Vous avez fait le choix de lever une dette unitranche, pourquoi ?

Muzinich s’est imposé à nous pour la levée d’une dette unitranche comme une évidence. Ils ont démontré leur volonté de travailler avec nous tout en ayant conscience de notre stratégie. Nous avions au départ envisagé un financement bancaire classique mais nous avons fait le choix de l’unitranche, plus adapté à notre stratégie d’accélération rapide, notamment sur les enjeux de facture électronique. Aujourd’hui, une fois l’opération concrétisée, nous sommes ravis de ce trio formé avec Andera Partners, Bpifrance et Muzinich.

Comment se répartit le nouveau capital ?

Les fonds détiendront une participation minoritaire, comprise entre 20 et 30 % et un pacte d’actionnaires équilibré a également été signé.

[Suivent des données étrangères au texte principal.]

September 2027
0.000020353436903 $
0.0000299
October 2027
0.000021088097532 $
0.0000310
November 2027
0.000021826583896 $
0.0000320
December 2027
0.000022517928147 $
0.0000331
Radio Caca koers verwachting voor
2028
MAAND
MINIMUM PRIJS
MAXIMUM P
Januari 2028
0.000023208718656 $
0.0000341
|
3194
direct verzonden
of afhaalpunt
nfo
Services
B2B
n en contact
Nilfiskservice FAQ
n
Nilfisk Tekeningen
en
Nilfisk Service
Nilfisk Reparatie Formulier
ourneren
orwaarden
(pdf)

Nous avons travaillé main dans la main avec Claris avocats sur ce point. L’idée est d’envoyer un signal fort dès le départ. Nous souhaitions mettre en place un accord à la fois favorable pour le groupe et équilibré pour le fonds. Si nous voulons bâtir un projet commun durable, il est important de préserver l’esprit collectif et de veiller à ce que tout le monde s’y retrouve.

Concernant la valorisation, en êtes-vous satisfait ?

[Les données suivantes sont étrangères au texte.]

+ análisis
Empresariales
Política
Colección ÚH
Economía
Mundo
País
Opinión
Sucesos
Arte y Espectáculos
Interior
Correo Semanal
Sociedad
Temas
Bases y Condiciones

Nous sommes allés là où nous devions aller. Il était nécessaire que pour chaque partie, il n’y ait aucune frustration. Nous avons estimé la valorisation au plus juste et, à mon sens, nous y sommes parvenus. L’objectif, avant tout, est de faire progresser le cabinet dans un climat de confiance.

Comment gérer la phase d’intégration post opération ?

Nos projets se construisent collectivement : tout le monde est dans le même bateau. L’important, dans le succès d’un cabinet, est de partager la valeur tant entre les associés qu’avec les collaborateurs. L’idée est la même avec l’intégration. Quand nous faisons entrer de nouvelles personnes, nous achetons 70 % de la structure et un échange de titres à hauteur de 30 %. Nous recherchons, lorsque nous achetons, des partenaires impliqués, capables de créer de la valeur avec nous. C’est important. Il y a bien sûr une part de cash out de 70 %, mais tout va dépendre de chaque situation car vous ne pouvez pas répliquer un modèle identique d’une entreprise à une autre. Notre force réside dans notre capacité à nous adapter.

Après toutes ses acquisitions et cette entrée de fonds, êtes-vous en phase de consolidation ?

Fort de ses expertises métier, Numans entend aujourd’hui les déployer et les renforcer. Sur les cinq prochaines années, nous allons poursuivre notre stratégie de croissance externe, avec un objectif d’extension sur le territoire national. Une vingtaine de projets d’acquisition de cabinets sont d’ailleurs actuellement à l’étude.